Вопросы по материалу:
A. Выведите без изменений фрагмент исходного текста начиная со слов «Мне кажется, это» и заканчивая словами «это – аристотелевская идея.».
B. Что, согласно тексту о целостности как традиционной ценности, русские всегда очень ценили?
C. Подхватите текст о целостности как традиционной ценности и продолжите его сразу после последней приведённой реплики.

Исходный текст:
Мне кажется, это представление о целостности чрезвычайно важно в качестве традиционной ценности. Потому что западная мысль, особенно либеральная, пошла по противоположному пути. Она стала рассматривать атомизм, индивидуумов. А цельность, «катохолос», о которой мы говорим, это – аристотелевская идея.

Аристотель учил, что без имени, без духа, без эйдоса, без смысла нет и самой вещиОдна пустая материя. В этом отношении идея взаимопомощи, коллективности, уважения к другому человеку и есть свойство традиционной холистской русской цивилизации. Русские всегда очень ценили общинность – тот мир, о котором вы говорите, где всё общее.

К.М.: Мiр через «i» с точкой.

Сохранённые данные:
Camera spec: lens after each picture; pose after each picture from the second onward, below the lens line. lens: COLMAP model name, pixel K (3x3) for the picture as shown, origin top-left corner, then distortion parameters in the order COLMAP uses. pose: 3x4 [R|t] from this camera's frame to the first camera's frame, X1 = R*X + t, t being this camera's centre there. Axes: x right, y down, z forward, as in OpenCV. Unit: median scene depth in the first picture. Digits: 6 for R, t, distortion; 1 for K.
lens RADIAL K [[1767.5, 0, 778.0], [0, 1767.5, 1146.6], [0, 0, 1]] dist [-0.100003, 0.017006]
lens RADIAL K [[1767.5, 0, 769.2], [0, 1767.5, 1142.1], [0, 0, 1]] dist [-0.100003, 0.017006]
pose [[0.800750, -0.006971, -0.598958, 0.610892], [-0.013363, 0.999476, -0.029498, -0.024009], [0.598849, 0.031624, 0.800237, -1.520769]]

Ответы по номерам:
A.
Мне кажется, это представление о целостности чрезвычайно важно в качестве традиционной ценности. Потому что западная мысль, особенно либеральная, пошла по противоположному пути. Она стала рассматривать атомизм, индивидуумов. А цельность, «катохолос», о которой мы говорим, это – аристотелевская идея.

B. Русские всегда очень ценили общинность, то есть мир, где всё общее.

C.
А.Д.: Мы стали достаточно поздно разделять «мiръ» как Космос и «миръ» как отсутствие войны и как общину. Изначально о них было единое представление от общей основы, сохранившейся в слове «милый». Община была там, где были отношения между милыми. Отсюда слово «милосердие». И вот наше представление о мире как об общине, как о цельности, как о гармонии и проецируется на нашу трудовую, социальную этику.

Таким образом, мы приходим к корням русского мировоззрения. В это единство, в эту цельность мы вкладываем свою индивидуальность. То есть мы расцветаем, как вы прекрасно, отец Андрей, сказали, именно для того, чтобы был луг. Потому что мы не любим цвести, как нарциссы, только сами для себя, и быть заворожёнными своим отражением. Мы – луговые цветы. Русские – это духовный луг, «Лимонарь» (Λειμωνάριον).

А.Т.: Кафоличность приводит апостола Павла к мысли о теле. Это – самое живое подобие Церкви, единого гармоничного целого, где все разные, но каждый выполняет своё послушание. Глаз не может стать ухом, а рука не может стать ногой. Но каждая часть может занять своё место в единстве общего и чувствовать боль другого. Ибо, если страдает, скажем, занозившаяся рука, то страдает и всё тело.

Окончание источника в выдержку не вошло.